18.2.5.2 Digital Marketing Capabilities

Survey:

Review:

(Herhausen et al. 2020)

18.2.5.3 Social Media Strategics Capabilities

(B. Nguyen et al. 2015)

18.2.5.4 Organization Capabilities

(Grewal and Slotegraaf 2007) Embeddedness of Organizational Capabilities

  • Core Issue:

    • Managers need to efficiently use limited resources to build lasting organizational capabilities for a sustainable competitive edge.
  • Challenge:

    • Neglecting the intricate underlying processes of organizational capabilities can hinder understanding their impact on competitive advantage.
  • Key Insight:

    • Managerial decisions regarding resource usage directly impact the depth at which capabilities are ingrained in the organization, termed “capability embeddedness.”
  • Research Method:

    • Introduced a hierarchical composed error structure framework.

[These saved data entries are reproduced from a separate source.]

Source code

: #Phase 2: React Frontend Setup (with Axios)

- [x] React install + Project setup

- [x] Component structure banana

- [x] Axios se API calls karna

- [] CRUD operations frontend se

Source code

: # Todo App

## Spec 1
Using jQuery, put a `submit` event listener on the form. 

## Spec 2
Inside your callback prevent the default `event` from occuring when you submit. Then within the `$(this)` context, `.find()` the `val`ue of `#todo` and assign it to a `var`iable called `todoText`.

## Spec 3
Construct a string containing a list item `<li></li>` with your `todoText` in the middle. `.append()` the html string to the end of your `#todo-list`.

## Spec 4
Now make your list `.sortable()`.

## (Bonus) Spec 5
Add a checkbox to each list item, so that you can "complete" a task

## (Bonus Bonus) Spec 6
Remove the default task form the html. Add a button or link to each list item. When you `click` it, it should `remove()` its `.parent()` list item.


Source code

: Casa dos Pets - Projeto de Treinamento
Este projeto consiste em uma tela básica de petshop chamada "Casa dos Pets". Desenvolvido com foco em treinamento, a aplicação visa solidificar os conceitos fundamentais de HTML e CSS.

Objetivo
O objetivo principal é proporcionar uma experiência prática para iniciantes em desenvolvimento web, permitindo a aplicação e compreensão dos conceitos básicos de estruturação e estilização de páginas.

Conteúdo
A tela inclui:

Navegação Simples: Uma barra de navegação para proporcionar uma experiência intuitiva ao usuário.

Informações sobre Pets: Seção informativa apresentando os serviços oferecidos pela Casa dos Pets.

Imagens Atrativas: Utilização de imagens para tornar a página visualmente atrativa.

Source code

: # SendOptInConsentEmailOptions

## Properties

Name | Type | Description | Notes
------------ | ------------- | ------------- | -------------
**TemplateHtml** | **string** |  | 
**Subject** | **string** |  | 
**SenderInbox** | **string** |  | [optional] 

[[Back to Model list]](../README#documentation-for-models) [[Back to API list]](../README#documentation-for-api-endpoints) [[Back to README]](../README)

    • Uses cross-sectional data and can be applied to panel data.

  • Case Study: Retailing

    • Organizational capability embeddedness directly influences retailer performance.

    • This influence remains significant even when considering both tangible and intangible resources/capabilities.

  • Takeaways:

    1. Acknowledging how resources and capabilities affect performance at various organizational layers helps managers make informed decisions.

    2. Essential to recognize whether the objectives of capabilities align (convergent) or differ (divergent).

    3. The alignment or misalignment of these objectives can dictate how much embedded capabilities boost firm performance.